Plan du PS pour mettre fin à la discrimination salariale des femmes

Plan du PS pour mettre fin à la discrimination salariale des femmes

Photo: Keystone

Les entreprises devraient vérifier régulièrement leurs salaires et communiquer de façon transparente les résultats des contrôles à leurs employés. Le Parti socialiste a présenté un plan de mesures visant à promouvoir l'égalité salariale entre hommes et femmes.

Le manque à gagner pour les femmes est estimé à 7,7 milliards de francs par an, selon le PS. En moyenne, les salariées du secteur privé gagnent 1800 francs de moins que les hommes. Parmi une dizaine de mesures proposées pour mettre un terme à cette 'discrimination', l'instauration d'un contrôle obligatoire tous les trois ans figure en première ligne.

Les résultats publiés, chaque employé-e pourrait connaître les salaires versés au sein de son entreprise et les données relatives au sexe, à la position hiérarchique, à l'activité et au niveau de formation. 'Les travailleurs autant que les employeurs ne sont souvent pas conscients de l'existence d'une discrimination salariale', a souligné mardi Cesla Amarelle, conseillère nationale (PS/VD) et vice-présidente des Femmes socialistes suisses.

Autorité de contrôle

Aujourd'hui, les entreprises sont censées lutter contre les inégalités salariales sur une base volontaire, rappelle le PS. Le plan du parti - qui compte treize mesures - prévoit la création d'une 'autorité de contrôle indépendante', qui veillerait au respect de l'obligation de contrôle au niveau national.

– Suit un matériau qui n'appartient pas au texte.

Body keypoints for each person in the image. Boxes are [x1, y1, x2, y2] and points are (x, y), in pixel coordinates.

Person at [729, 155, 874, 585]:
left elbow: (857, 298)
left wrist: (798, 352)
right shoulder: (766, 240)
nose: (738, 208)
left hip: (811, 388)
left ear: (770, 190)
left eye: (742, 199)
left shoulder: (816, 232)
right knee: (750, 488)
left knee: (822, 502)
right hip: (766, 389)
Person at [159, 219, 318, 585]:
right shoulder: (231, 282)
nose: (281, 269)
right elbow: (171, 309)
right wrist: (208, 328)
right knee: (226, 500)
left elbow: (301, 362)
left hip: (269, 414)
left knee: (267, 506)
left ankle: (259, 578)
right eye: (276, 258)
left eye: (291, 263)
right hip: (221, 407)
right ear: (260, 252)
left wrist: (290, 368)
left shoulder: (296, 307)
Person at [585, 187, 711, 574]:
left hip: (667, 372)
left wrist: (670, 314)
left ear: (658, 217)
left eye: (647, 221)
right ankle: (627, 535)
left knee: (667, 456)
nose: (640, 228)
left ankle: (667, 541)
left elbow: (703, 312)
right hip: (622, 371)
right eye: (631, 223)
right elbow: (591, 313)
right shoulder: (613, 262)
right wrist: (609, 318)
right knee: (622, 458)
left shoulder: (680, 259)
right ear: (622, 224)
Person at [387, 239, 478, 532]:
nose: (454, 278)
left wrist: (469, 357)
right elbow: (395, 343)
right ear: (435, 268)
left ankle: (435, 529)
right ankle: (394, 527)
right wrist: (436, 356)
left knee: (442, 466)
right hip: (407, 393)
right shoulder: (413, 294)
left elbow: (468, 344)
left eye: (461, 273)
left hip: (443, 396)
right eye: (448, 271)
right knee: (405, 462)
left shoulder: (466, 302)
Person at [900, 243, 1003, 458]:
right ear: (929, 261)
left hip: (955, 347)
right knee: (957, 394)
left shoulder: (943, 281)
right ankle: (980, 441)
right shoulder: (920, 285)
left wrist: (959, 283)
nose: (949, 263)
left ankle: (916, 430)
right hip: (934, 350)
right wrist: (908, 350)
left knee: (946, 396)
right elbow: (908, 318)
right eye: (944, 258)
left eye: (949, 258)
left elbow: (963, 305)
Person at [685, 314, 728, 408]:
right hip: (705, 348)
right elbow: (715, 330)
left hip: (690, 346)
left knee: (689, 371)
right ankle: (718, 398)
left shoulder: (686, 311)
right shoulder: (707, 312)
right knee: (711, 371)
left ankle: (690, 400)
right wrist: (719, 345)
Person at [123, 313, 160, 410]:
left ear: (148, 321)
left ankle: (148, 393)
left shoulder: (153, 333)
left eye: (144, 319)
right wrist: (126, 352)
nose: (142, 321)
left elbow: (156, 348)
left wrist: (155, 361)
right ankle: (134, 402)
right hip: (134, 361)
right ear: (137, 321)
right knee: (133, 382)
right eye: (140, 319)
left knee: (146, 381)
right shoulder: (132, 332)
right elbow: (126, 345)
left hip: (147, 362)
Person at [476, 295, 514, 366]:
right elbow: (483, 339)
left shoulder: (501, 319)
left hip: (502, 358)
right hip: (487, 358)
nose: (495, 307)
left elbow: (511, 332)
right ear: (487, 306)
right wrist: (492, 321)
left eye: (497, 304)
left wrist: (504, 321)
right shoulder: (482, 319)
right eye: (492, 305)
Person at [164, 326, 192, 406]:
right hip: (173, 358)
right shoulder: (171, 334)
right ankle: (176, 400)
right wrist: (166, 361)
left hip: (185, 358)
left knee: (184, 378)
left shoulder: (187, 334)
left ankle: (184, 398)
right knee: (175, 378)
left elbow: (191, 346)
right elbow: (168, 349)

Elle devrait auditer régulièrement les entreprises et pourrait prononcer des sanctions le cas échéant, notamment des amendes. Pour les socialistes, cette autorité de contrôle 'concrétise enfin le mandat donné par la constitution fédérale dans son article sur l'égalité' (1981).

Le PS propose aussi la création d'une 'figure de médiation' au sein des entreprises de plus de 50 personnes. Celle-ci serait avant tout chargée 'de soutenir dans leurs démarches les collaborateurs et collaboratrices victimes d'une discrimination salariale liée au sexe'.

20 semaines de congé parental

Outre de lutter contre la discrimination salariale, les socialistes exigent une répartition plus équitable du travail rémunéré et non rémunéré entre femmes et hommes, notamment avec plus de crèches pratiquant des tarifs abordables et d'écoles à horaire continu gratuites.

L'accueil extrafamilial des enfants profite surtout aux femmes, fait valoir le PS: elles peuvent s'investir davantage dans la vie professionnelle et leur salaire s'en trouve poussé vers le haut. 'Nous ne voulons pas que toutes les femmes travaillent', précise la présidente des Femmes socialistes suisses Yvonne Feri, 'mais que les femmes, tout comme les hommes, puissent avoir réellement le choix.'

Pour favoriser une répartition plus équitable du travail rémunéré et non rémunéré, le parti demande aussi le droit à un congé parental de 20 semaines pour chaque parent. Payé à hauteur de 80% du salaire, ce congé pourrait être pris à temps partiel - ce qui prolongerait sa durée - mais ne serait pas reportable sur le ou la conjointe.

Représentation des sexes

Les socialistes veulent également promouvoir une 'représentation appropriée des deux sexes à tous les niveaux', par exemple en introduisant des quotas dans les directions et conseils d'administration des grandes entreprises ainsi que dans les services publics.

Une meilleure représentation des sexes dans la société passe aussi, selon le PS, par une éducation exempte des stéréotypes de genre. 'Les programmes scolaires et le matériel pédagogique doivent être neutres quant au genre', plaide Mme Feri, conseillère nationale (PS/AG).

Convaincre UBS et Google

Le Parti socialiste a envoyé lundi une lettre à seize des plus grosses entreprises de Suisse, telles UBS, Nestlé ou Google Suisse, par laquelle il les invite à s'attaquer aux inégalités salariales, avec une analyse régulière des salaires et la publication de ses résultats.

'Tant que les salaires ne sont pas connus, les discriminations salariales demeurent une réalité', explique Andy Tschümperlin, conseiller national (PS/SZ) et président du groupe socialiste aux Chambres fédérales. Il espère que les entreprises en question donneront l'exemple en s'engageant davantage pour l'égalité salariale.